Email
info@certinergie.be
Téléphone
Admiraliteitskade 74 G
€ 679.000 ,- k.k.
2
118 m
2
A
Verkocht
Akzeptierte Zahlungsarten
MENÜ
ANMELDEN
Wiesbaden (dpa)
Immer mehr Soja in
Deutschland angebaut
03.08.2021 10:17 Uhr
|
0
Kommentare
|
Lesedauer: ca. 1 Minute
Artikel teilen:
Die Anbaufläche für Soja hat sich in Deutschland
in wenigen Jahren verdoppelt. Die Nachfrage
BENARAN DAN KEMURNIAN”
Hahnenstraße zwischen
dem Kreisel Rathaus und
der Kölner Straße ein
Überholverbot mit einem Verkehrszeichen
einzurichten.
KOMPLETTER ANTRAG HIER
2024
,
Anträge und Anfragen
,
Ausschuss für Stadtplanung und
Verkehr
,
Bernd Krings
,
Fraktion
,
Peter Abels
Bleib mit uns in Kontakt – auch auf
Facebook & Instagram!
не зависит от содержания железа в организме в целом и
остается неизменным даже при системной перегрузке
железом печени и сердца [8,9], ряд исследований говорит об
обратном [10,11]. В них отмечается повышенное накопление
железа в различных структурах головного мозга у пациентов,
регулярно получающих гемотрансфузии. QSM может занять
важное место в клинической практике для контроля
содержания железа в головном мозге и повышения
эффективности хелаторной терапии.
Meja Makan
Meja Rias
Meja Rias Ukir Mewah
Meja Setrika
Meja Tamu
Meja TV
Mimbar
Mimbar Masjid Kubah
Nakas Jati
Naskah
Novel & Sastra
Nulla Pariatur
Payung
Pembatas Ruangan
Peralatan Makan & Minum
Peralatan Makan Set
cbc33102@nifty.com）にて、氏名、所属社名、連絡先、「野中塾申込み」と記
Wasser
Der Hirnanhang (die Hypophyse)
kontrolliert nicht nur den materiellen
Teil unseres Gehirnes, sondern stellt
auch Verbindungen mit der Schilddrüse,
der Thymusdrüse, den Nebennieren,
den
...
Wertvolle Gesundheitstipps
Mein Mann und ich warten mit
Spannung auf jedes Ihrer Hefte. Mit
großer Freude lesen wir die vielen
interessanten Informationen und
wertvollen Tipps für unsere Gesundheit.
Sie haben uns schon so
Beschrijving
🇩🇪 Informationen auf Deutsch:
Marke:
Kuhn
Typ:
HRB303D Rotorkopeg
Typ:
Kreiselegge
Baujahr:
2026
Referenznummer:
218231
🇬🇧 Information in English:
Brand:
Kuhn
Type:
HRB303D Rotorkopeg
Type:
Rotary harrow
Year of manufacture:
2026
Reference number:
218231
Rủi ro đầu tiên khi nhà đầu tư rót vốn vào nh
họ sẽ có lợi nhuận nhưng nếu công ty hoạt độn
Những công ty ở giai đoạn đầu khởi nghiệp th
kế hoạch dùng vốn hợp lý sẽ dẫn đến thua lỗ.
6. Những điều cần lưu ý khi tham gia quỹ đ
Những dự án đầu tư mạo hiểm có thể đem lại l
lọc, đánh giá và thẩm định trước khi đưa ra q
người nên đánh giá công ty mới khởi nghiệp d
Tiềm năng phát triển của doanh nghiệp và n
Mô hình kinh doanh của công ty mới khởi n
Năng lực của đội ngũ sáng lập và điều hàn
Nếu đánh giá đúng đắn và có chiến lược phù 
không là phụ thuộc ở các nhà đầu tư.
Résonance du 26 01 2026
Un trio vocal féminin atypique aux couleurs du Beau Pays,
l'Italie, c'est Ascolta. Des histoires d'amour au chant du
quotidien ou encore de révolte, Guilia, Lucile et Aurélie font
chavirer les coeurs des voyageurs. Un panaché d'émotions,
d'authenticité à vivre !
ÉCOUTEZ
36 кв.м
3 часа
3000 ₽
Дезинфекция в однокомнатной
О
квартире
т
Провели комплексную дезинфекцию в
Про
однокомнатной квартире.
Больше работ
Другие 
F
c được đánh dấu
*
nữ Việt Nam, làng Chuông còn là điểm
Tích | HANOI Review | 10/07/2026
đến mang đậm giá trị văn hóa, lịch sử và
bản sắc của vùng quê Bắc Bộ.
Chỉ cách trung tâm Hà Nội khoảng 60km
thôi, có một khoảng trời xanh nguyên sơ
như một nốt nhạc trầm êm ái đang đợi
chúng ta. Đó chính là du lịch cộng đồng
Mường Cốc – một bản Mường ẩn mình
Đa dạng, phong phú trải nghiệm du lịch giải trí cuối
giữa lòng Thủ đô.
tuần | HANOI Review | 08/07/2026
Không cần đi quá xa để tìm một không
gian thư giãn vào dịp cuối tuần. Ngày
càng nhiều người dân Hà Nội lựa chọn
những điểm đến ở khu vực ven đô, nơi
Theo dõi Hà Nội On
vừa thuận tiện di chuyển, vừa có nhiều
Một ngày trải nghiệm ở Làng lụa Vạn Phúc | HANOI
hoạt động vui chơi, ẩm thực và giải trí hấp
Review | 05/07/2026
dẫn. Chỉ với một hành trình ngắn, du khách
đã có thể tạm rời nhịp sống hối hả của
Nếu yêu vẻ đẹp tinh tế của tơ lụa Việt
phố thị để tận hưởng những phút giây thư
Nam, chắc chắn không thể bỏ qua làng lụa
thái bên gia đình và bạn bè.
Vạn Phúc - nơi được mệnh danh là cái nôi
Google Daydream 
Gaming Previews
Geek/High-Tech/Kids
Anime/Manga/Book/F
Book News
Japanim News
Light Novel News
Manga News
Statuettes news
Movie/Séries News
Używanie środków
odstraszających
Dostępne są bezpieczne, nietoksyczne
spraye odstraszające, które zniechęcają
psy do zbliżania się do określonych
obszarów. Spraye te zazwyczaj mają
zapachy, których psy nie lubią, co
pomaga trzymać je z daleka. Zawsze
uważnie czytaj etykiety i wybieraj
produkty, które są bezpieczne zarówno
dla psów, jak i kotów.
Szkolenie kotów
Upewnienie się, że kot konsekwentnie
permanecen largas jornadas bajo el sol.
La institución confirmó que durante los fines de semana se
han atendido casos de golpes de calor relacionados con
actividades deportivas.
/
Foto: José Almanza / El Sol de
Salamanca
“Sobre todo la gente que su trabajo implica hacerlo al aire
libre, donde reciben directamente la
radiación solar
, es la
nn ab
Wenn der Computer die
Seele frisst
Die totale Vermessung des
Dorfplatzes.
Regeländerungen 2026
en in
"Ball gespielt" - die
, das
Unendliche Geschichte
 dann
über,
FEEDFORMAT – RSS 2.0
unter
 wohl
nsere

────────────────

▸ Problem to work on
Only one stretch of the entries above is wanted: the lines from the one containing "679.000 ,- k.k." through the one containing "Beschrijving". Please reproduce it exactly.

▸ Answer section
€ 679.000 ,- k.k.
2
118 m
2
A
Verkocht
Akzeptierte Zahlungsarten
MENÜ
ANMELDEN
Wiesbaden (dpa)
Immer mehr Soja in
Deutschland angebaut
03.08.2021 10:17 Uhr
|
0
Kommentare
|
Lesedauer: ca. 1 Minute
Artikel teilen:
Die Anbaufläche für Soja hat sich in Deutschland
in wenigen Jahren verdoppelt. Die Nachfrage
BENARAN DAN KEMURNIAN”
Hahnenstraße zwischen
dem Kreisel Rathaus und
der Kölner Straße ein
Überholverbot mit einem Verkehrszeichen
einzurichten.
KOMPLETTER ANTRAG HIER
2024
,
Anträge und Anfragen
,
Ausschuss für Stadtplanung und
Verkehr
,
Bernd Krings
,
Fraktion
,
Peter Abels
Bleib mit uns in Kontakt – auch auf
Facebook & Instagram!
не зависит от содержания железа в организме в целом и
остается неизменным даже при системной перегрузке
железом печени и сердца [8,9], ряд исследований говорит об
обратном [10,11]. В них отмечается повышенное накопление
железа в различных структурах головного мозга у пациентов,
регулярно получающих гемотрансфузии. QSM может занять
важное место в клинической практике для контроля
содержания железа в головном мозге и повышения
эффективности хелаторной терапии.
Meja Makan
Meja Rias
Meja Rias Ukir Mewah
Meja Setrika
Meja Tamu
Meja TV
Mimbar
Mimbar Masjid Kubah
Nakas Jati
Naskah
Novel & Sastra
Nulla Pariatur
Payung
Pembatas Ruangan
Peralatan Makan & Minum
Peralatan Makan Set
cbc33102@nifty.com）にて、氏名、所属社名、連絡先、「野中塾申込み」と記
Wasser
Der Hirnanhang (die Hypophyse)
kontrolliert nicht nur den materiellen
Teil unseres Gehirnes, sondern stellt
auch Verbindungen mit der Schilddrüse,
der Thymusdrüse, den Nebennieren,
den
...
Wertvolle Gesundheitstipps
Mein Mann und ich warten mit
Spannung auf jedes Ihrer Hefte. Mit
großer Freude lesen wir die vielen
interessanten Informationen und
wertvollen Tipps für unsere Gesundheit.
Sie haben uns schon so
Beschrijving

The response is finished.